• _EXERCISE PASSAGE_
Question: Let $b$ be a positive constant. Suppose a sphere with radius $2b$, has a cylindrical hole with radius $b$. Find the volume of the sphere using the shell method.
My Attempt:
I tried to think about the general formula for the volume of the sphere, and the cylinder. Knowing that it would have to be $$V = V_{\text{sphere}} - V_{\text{cylinder}}$$
The height of the cylinder would be $h = 2r_{\text{sphere}}$, which will be $h = 4b$. And so, I computed this formula, \begin{align*} V &= V_{\text{sphere}} - V_{\text{cylinder}} \\ &= \frac{4}{3}\pi r_{\text{sphere}}^3 - \pi r_{\text{cylinder}}^2h \\ &= \frac{4}{3}\pi (2b)^3 - \pi (b)^2(4b) \\ &= \frac{20\pi b^3}{3} \end{align*}
If this is the volume of the sphere, I am not sure how I am supposed to show this using the shell method. Any assistance would help! A picture below depicts the problem.
You have note mentioned which axis cylinder is along but let's say it is parallel to $z-$axis. Then in cylindrical coordinates, we have
Equation of sphere: $r^2+z^2 = 4b^2$
Equation of cylindrical hole: $r = b$
To find volume using cylindrical shell method, please take shells along the axis of the cylinder.

• _PROMPT A_
Reproduce the rows word for word, starting with the first row and going down through the row containing "Bonial Stories", with both of those rows included.
The sphere-volume thread and the rows come from unrelated sources.

• _DATA FOR PROCESSING_

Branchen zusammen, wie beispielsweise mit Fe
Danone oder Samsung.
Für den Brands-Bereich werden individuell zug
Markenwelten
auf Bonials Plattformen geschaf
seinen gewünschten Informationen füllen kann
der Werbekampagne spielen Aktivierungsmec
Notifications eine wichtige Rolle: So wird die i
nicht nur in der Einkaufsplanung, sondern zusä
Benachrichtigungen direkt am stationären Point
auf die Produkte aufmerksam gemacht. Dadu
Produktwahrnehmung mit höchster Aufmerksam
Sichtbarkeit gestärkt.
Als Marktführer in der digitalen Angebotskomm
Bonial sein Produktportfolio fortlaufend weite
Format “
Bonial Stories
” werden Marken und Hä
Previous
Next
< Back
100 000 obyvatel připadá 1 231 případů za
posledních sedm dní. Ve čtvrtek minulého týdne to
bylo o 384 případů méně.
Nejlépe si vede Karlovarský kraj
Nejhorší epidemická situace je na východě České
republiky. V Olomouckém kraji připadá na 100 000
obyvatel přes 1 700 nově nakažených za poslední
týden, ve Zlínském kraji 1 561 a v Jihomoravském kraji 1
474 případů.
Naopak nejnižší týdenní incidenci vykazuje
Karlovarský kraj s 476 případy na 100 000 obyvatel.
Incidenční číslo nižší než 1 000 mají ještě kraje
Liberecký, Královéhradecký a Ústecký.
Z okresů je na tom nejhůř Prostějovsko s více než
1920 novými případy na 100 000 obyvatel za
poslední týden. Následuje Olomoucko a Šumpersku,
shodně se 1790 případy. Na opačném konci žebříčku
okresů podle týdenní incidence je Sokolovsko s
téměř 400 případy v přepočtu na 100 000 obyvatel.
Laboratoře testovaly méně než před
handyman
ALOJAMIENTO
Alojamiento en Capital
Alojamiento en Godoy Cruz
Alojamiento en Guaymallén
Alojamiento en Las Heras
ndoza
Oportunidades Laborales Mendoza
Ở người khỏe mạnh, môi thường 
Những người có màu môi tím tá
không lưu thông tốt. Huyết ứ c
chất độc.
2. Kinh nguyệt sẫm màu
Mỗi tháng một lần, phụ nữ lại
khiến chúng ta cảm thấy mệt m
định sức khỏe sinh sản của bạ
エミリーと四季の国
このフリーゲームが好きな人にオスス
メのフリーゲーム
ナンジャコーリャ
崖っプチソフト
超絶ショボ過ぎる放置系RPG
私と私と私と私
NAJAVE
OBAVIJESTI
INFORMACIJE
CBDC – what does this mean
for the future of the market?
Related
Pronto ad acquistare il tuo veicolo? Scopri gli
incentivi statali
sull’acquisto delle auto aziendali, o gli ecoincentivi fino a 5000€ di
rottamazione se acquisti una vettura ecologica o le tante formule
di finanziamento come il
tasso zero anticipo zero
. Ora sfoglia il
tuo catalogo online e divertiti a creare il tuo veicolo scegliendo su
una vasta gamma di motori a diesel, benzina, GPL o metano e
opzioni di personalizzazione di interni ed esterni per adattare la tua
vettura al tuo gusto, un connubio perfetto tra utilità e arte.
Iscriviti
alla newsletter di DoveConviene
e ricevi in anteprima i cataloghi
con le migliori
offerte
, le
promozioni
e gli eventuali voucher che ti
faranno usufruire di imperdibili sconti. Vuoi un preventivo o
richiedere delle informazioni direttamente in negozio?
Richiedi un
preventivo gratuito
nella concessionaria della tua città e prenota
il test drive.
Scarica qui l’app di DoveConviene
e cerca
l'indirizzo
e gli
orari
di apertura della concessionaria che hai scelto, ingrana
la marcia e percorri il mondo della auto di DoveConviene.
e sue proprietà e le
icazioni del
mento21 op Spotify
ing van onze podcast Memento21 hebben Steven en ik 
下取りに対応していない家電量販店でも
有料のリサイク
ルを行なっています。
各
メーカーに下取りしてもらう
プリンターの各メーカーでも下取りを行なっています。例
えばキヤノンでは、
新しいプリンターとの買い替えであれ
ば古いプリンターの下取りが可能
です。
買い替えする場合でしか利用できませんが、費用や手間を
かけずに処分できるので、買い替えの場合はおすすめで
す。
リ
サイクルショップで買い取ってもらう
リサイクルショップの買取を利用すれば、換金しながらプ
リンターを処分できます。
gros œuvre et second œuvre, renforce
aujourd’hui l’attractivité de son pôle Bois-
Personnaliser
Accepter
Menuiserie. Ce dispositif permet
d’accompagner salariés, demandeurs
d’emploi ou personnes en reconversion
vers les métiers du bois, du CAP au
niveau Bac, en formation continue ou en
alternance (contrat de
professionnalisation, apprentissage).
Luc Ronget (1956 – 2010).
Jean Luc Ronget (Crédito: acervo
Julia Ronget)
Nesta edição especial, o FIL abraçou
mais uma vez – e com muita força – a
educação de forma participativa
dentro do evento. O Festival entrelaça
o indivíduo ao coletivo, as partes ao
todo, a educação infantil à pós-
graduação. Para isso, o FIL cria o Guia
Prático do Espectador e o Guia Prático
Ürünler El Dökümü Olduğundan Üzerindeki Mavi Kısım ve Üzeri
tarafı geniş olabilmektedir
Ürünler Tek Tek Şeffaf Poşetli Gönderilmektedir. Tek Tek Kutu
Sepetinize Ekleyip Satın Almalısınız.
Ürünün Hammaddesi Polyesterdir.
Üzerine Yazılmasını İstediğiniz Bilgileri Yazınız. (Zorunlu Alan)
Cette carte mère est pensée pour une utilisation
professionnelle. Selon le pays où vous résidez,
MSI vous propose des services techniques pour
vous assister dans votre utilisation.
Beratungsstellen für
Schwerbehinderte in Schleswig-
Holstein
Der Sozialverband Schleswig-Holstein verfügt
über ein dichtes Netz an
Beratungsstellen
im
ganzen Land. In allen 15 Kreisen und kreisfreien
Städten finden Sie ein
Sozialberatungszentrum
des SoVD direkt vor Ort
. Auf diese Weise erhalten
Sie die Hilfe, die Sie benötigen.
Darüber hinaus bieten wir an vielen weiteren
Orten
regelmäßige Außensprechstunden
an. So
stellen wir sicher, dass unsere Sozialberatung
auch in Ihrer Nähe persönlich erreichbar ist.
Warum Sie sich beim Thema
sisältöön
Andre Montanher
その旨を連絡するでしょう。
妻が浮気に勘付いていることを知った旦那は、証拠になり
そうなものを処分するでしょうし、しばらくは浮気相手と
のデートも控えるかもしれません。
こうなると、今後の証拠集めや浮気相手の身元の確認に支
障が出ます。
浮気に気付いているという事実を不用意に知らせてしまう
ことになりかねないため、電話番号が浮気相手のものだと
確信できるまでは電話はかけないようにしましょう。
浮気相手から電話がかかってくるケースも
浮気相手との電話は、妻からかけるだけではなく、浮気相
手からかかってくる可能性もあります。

• _PROMPT B_
In the sphere-volume thread, what height does the poster give for the cylinder?

• _EXERCISE ANSWER A_
Branchen zusammen, wie beispielsweise mit Fe
Danone oder Samsung.
Für den Brands-Bereich werden individuell zug
Markenwelten
auf Bonials Plattformen geschaf
seinen gewünschten Informationen füllen kann
der Werbekampagne spielen Aktivierungsmec
Notifications eine wichtige Rolle: So wird die i
nicht nur in der Einkaufsplanung, sondern zusä
Benachrichtigungen direkt am stationären Point
auf die Produkte aufmerksam gemacht. Dadu
Produktwahrnehmung mit höchster Aufmerksam
Sichtbarkeit gestärkt.
Als Marktführer in der digitalen Angebotskomm
Bonial sein Produktportfolio fortlaufend weite
Format “
Bonial Stories

• _EXERCISE ANSWER B_
The poster gives the height as 4b, twice the sphere's radius.